– The G20 wants more multilateralism in a post-Covid world
A G20 meeting takes place in Matera, southern Italy, on Tuesday.
Multilateralism will be “crucial” to face the crisis caused by the Covid-19 pandemic, US Secretary of State Antony Blinken ruled on Tuesday. He was speaking at a G20 meeting in Matera, southern Italy.
“Multilateral cooperation will be crucial for our collective ability to end this global health crisis,” said Antony Blinken at the opening of this meeting, expressing a radical change of position vis-à-vis the Trump administration.
“This is also true for the work we need to do to strengthen global health security so that we can better detect, prevent and respond to future health crises,” he said.
“To end the pandemic, we need to get more vaccines. The multilateral Covax initiative ensures that vaccines are distributed fairly and reach the countries that need them most ”.
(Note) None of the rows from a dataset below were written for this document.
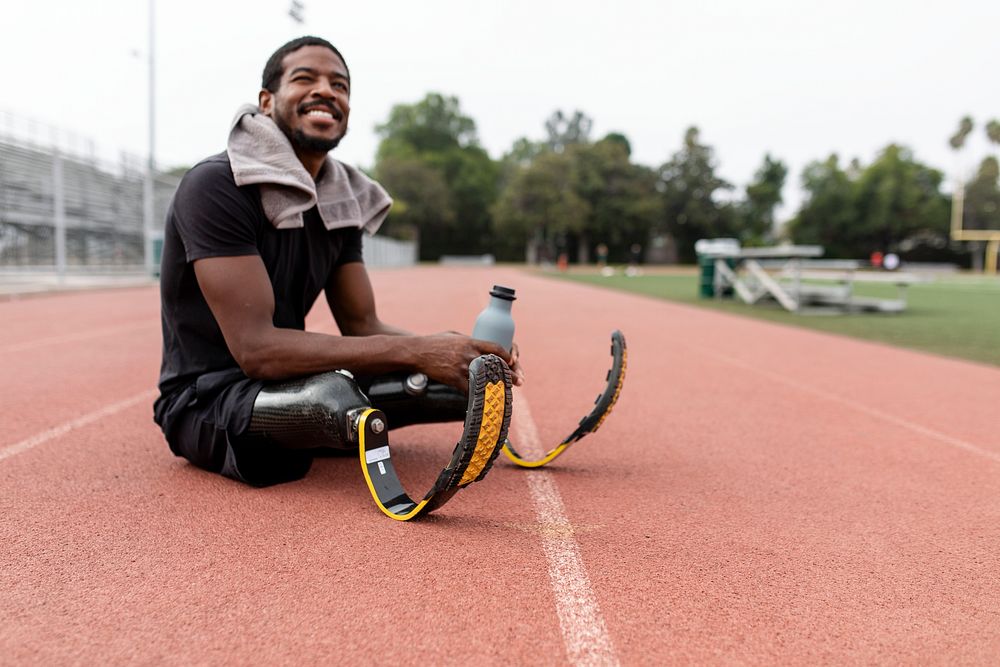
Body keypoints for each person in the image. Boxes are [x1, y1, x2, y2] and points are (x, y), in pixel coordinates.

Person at [153, 36, 522, 487]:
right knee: (331, 395)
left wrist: (457, 352)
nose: (327, 91)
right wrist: (419, 351)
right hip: (205, 398)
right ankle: (343, 420)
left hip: (285, 378)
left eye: (340, 85)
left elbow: (363, 326)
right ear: (266, 101)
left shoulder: (340, 200)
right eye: (305, 78)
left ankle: (359, 413)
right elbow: (257, 350)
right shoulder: (216, 186)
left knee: (454, 385)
Invited to the meeting, the head of diplomacy of the Democratic Republic of Congo Christophe Lutundula also called for “urgent actions” to “reverse the current trend” in Africa, in particular by developing “the local production capacity of vaccines. “And by increasing” the testing capacity in countries that do not have the required products or laboratories “.
It is only in this way that we will be able to “help African countries to face the shock of the (pandemic) Covid and to revive their economies for the good of the international community”, he concluded.
For “effective multilateralism”
Italian Minister Luigi Di Maio, whose country is currently chairing the G20, also spoke in favor of “effective multilateralism under the auspices of the United Nations”, recalling that “Italy was among the first countries to call for an international alliance for the health response to the pandemic ”.
“The Italian presidency of the G20 (…) has set itself the objective, through multilateralism, of combating the health, social and economic impact of the pandemic to promote a sustainable, inclusive and resilient recovery”, he summarized .
Representatives of the G20 countries, the UN and the EU are all physically present at this meeting, with the exception of the Chinese, Brazilian and Australian ministers. Russia and South Korea are represented by their deputy foreign ministers.
Food security will also be part of a joint session between Foreign Affairs and Development ministers, organized for the first time within the framework of a G20 ministerial conference with the aim of relaunching the objective of eradicating hunger in the world by 2030.